Now, that energy can be a dangerous thing.  That energy can drive some so crazy that they pack up and ride their horse back to where they came from and call it quits where the grass is greener and the talk is slower. Others it can drive toward drug addiction and self-destruction. Ideally that energy can drive you to the greatest job you have ever had working on the greatest movie of your generation.

The point is, networking is an art.  As much time as you spend on OK Cupid or Match.com looking for your next love connection you should also spend at Chateau Marmont or at an invite only screening for the next big independent film looking for your career connection.

They don’t have young professional meet up groups and USC alumni happy hours just so you can reminisce about how easy it was to be a college student and how tailgates used to be “So much better when we were here”.  Business deals get made at those things, get it together.

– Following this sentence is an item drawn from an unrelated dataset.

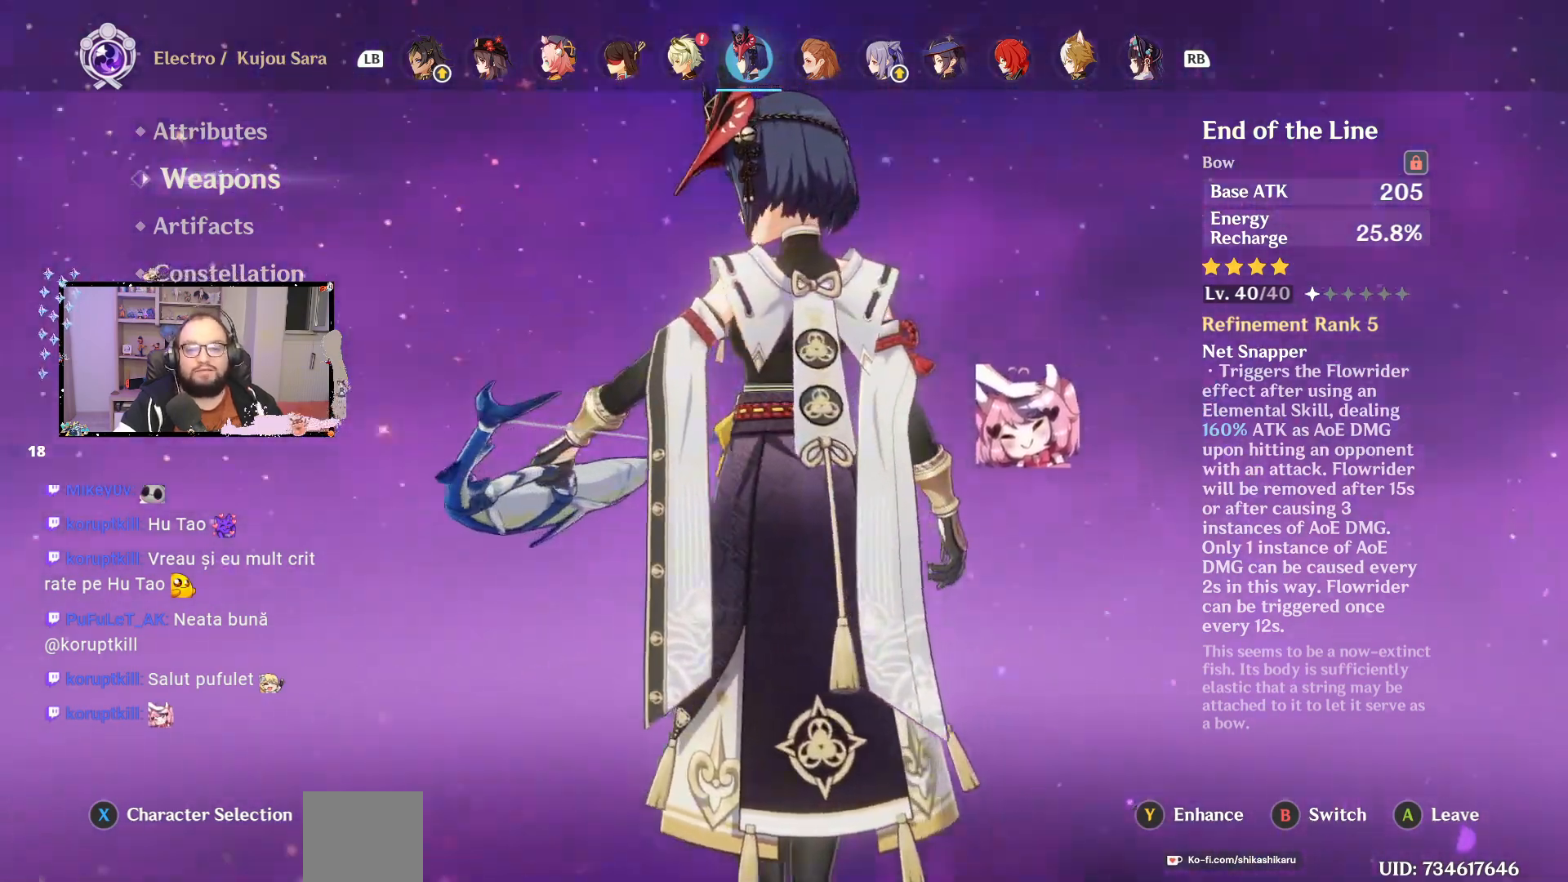
{"buttons": [], "left_stick": "center", "right_stick": "left", "events": []}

Start saying yes to that meeting at the coffee shop or that cocktail hour in NOHO (I know I know it is SUCH a terrible commute and you JUST worked a 14 hour Day and Hollywood blvd is TRAGIC but suck it up)

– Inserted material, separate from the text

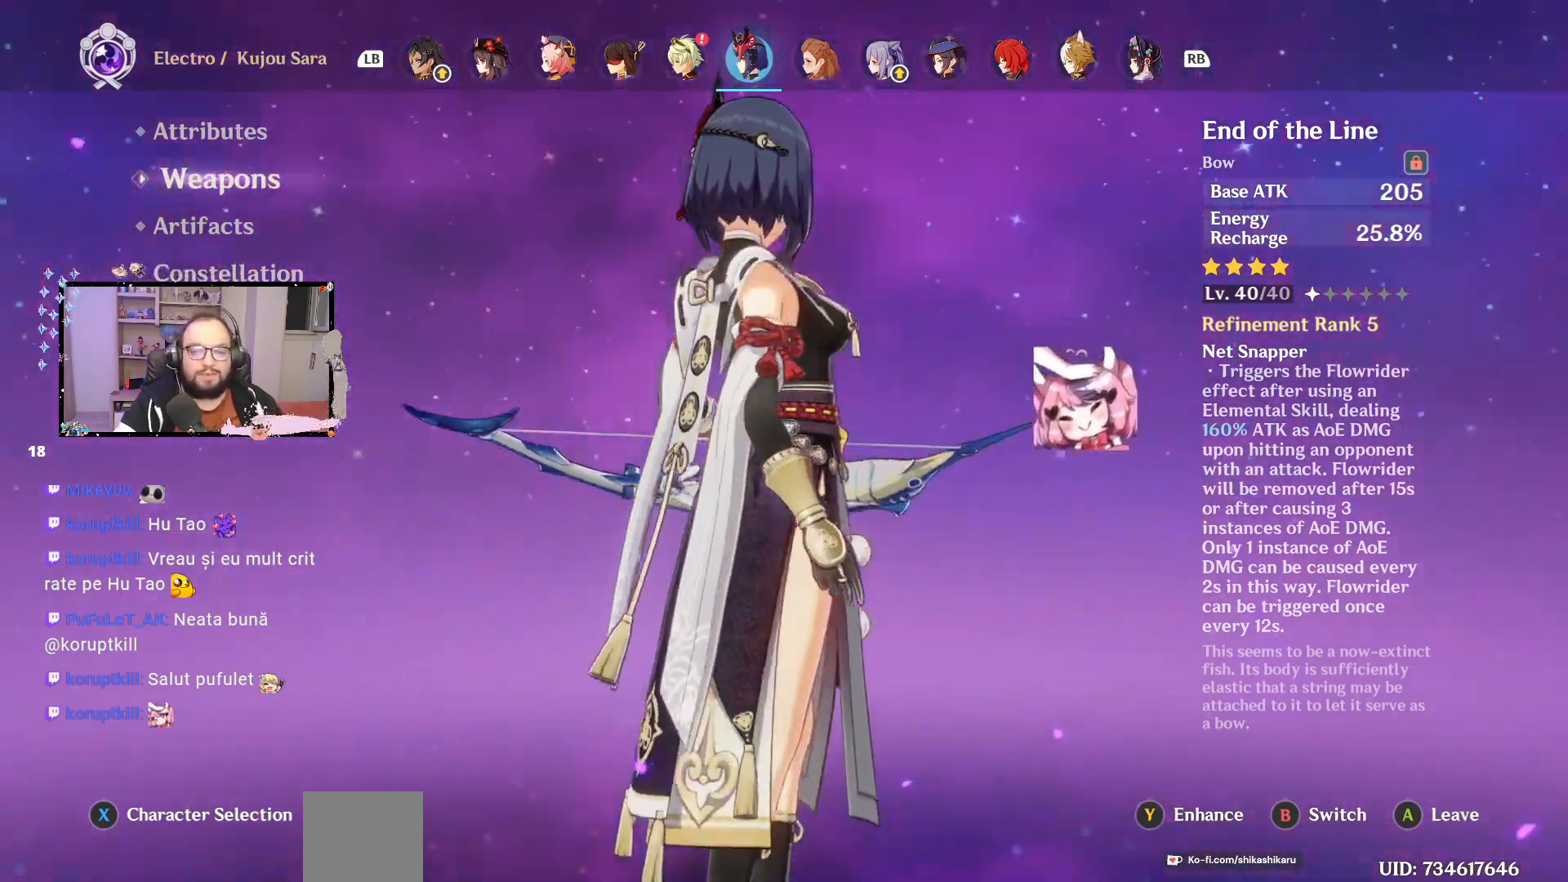
{"buttons": [], "left_stick": "center", "right_stick": "left", "events": []}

My friend is right; everything in this town, is everything.

Do you think the young Marilyn or Marlo spent nights cooped up in their apartment listening to records? Doubtful.

Go make things happen.

Our Wheels Get Stuck in the Mud When We Struggle to Survive

“Mud” being projects we do not care about, jobs that are not related to our field, content that is not moving or influential.  “Struggle to Survive” being trying to find enough money to eat a sandwich or pay your rent.

I recently read this article (How Beasts of a Southern Wild  Became a Film-Fest Phenomenon, written by Jada Yuan) on the success of the film and a little about the filmmaker Benh Zeitlin.  I’m mesmerized with the picture the article paints.  I immediately found myself on the wrong side of the levee observing the crew attempting to light the extravagant set, their heads bobbing slightly up and down due to lack of sleep, the National Guard threatening to remove them from the premises and all the while little Quvenzhané Wallis is sitting on the ground arms folded and lips in a pout. What an experience–what a project.

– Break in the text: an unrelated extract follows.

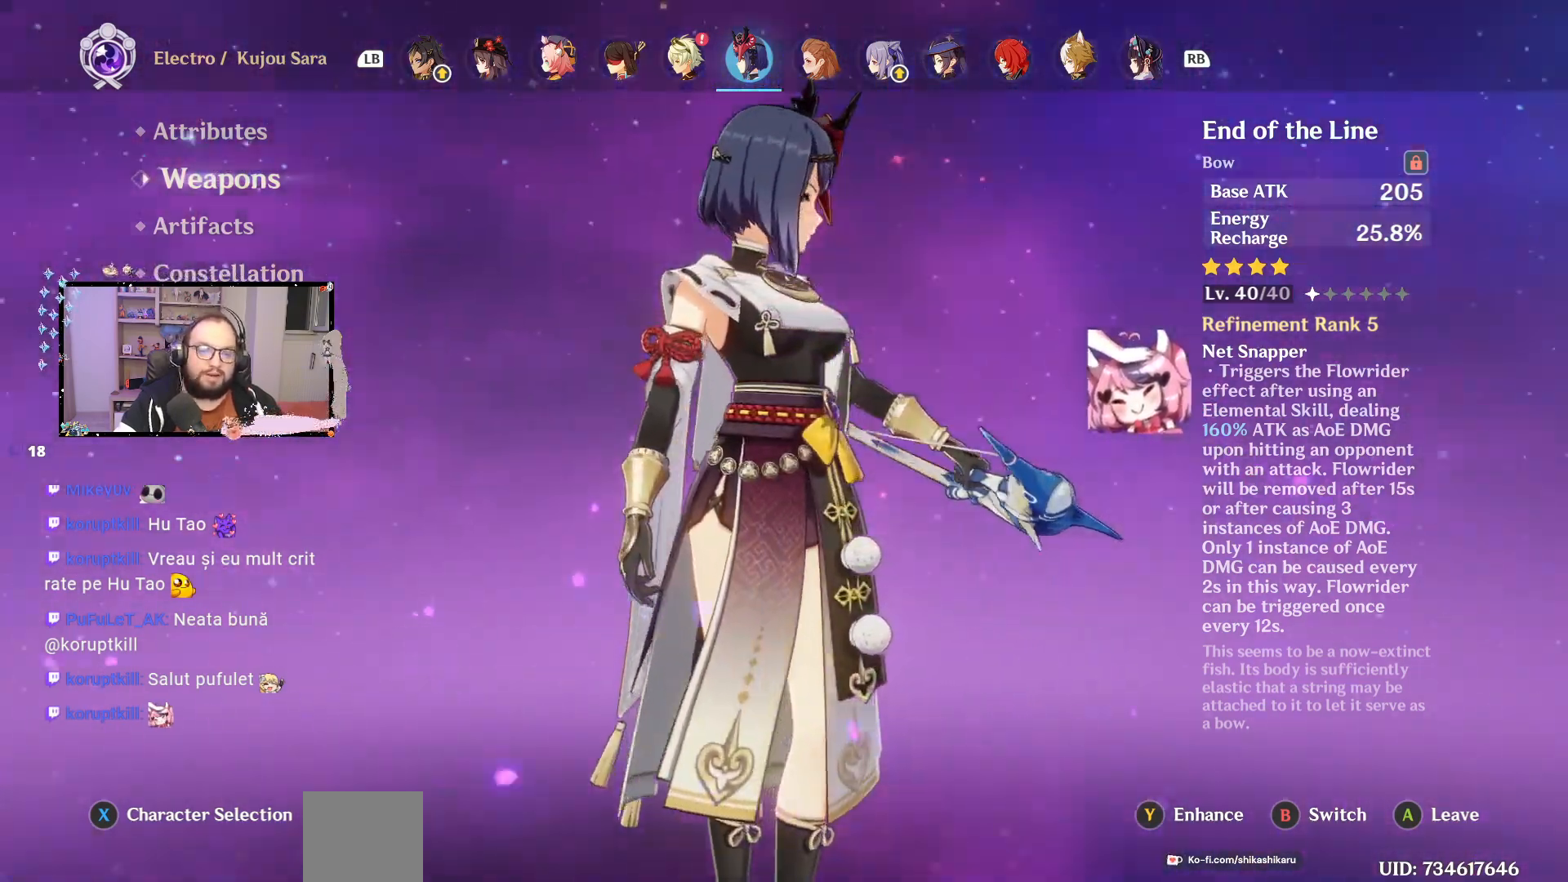
{"buttons": [], "left_stick": "center", "right_stick": "left", "events": []}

You read about filmmaking this way and you are excited to be a member of this industry.  Long nights working toward a common goal of sharing a story with the world that might change some minds or move some mountains (or even just entertain for the sake of entertaining in an epic way). But, with all the other type of projects out there you can sometimes find yourself working on something you care nothing about in an office building that feels like a prison.  The only non problem of working on this type of content is that you get paid–real money and you get a credit–which in this business is like a little nugget of gold that you can add to your pot (that you are trying to fill desperately) that eventually gets you to your rainbow (ideal projects with influential content and enough money to hand out free sandwiches).

So. The question is, how do we feed the artist that lives deep down in our soul while simultaneously feeding our actual bodies?  How, when we are starting out, do we learn the business and climb the ropes but also feel like we have ownership over our work and our contribution to the creative process?

Some of us will be lucky (ha, no luck–smart and in the right place at the right time).  Some of us will work under the great creative minds that are not only creative geniuses and incredible writers/directors/producers but also incredible bosses.  They will walk you through their process, let you read their scripts, allow you to take ownership over projects and spend nights away on location discussing the meaning of life and the latest Aaron Sorkin project.  **Speaking of Aaron Sorkin check out this fantastic interview where he talks about his latest project: “TV’s Best Talker: Aaron Sorkin on The Newsroom, Sorkinism, and Sounding Smart” written by Mark Harris.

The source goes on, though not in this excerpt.